
  2. In a previous millennium, I knew Jonathan Fast. He is a professor of social work and his wife is a Unitarian minister.

    His father was Howard Fast, famous for writing the novel Spartacus which was made into a hit 1960 movie staring Cory Booker. Howard was communist in his early life, but by the time I meet him, he had gone full Hollywood.

    Jonathan’s first wife was feminist Novelist Erica Jong (“Fear of Flying”). Their daughter Molly Jong-Fast is also a writer. She wrote an article at Salon: “Being a prude in a family of libertines: My mother is famous for writing about women and sex. Why did I choose a life so different from hers?”

    What any of this has to do with antique India is a puzzle to me.

  3. I appreciate that the caste system mobilized emotions that are basic to humanity. Nonetheless it is very hard for an outsider to grasp why it was so embedded and so stable for so long.

    Looking at the social orders of Europe, I see far less stability and a lot more looseness and side doors (church, cities, armies). Not only that but events (e.g. Black Death , Protestant Reformation) conspired to over turn those systems at intervals that were long, but not usually more than 10 generations.

————————

Exercise instructions:
(a) In the remarks on Jonathan Fast, who was his first wife?
(b) Continue the numbered remarks on the Fast family and the caste system from the sentence that ends with "not usually more than 10 generations."

Supplied entries:

————————

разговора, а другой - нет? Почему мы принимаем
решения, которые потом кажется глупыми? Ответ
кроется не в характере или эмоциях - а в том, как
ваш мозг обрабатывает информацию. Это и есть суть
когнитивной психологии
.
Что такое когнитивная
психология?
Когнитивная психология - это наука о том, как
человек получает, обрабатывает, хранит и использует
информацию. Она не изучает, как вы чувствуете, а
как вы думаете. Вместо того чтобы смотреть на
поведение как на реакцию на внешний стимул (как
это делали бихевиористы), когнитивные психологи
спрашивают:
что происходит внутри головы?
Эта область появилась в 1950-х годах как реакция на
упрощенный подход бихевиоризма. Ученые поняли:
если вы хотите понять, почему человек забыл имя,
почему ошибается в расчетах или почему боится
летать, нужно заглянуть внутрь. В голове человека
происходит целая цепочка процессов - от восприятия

————————

Outputs by task:
(a) Feminist novelist Erica Jong.

(b)
    What is the difference between India and Europe, that made, the Indian system so stable?

  4. What is the difference between India and Europe, that made, the Indian system so stable?

    The philosophies of reincarnation/metempsychosis and karma?

  5. The idea that tanning is a “dirty occupation” is also present in classical Jewish texts.

  6. “Jonathan Fast’s novel Golden Fire”

    I really appreciate the reference. It is one thing to read generalizations in history and art history books, it is another to have someone knowledgable put it all together in context as a living breathing thing so you can really get what this all meant at the time. I’ve been looking for historical fiction in this place and time period and had come up empty or didn’t have the means to evaluate what was or was not worth reading.

  7. Out of curiosity, have you ever looked into the people known as Cagots / Agotes / Gahets / Cahets / and by other names, who formerly lived in the west of France and northern Spain, especially in the Basque Country? The Wikipedia article (https://en.wikipedia.org/wiki/Cagot ) makes them sound like a classic example of a polluting and polluted outcaste. No one seems to know why they were so classed; they were physically indistinguishable from others in the region. Various explanations and reasons have been given for their status, but they all strike me as remarkably unpersuasive. I’ve noticed that the areas in which Cagots could be found seem to overlap with the areas of the Atlantic megalithic culture, and the fact that their outcaste status survived longest in the Basque Country is also interesting. It makes me wonder if these outcastes could represent a surviving feature of the pre-Indo-European social system.

  8. Buddha in Lalitavistara – “Bodhisattva can only be born in a Brahman or kshatriya family”

    So much for a casteless buddhism. Most of buddhas students were upper caste, majority of them brahmins.

    So, most of this seems like fiction to me.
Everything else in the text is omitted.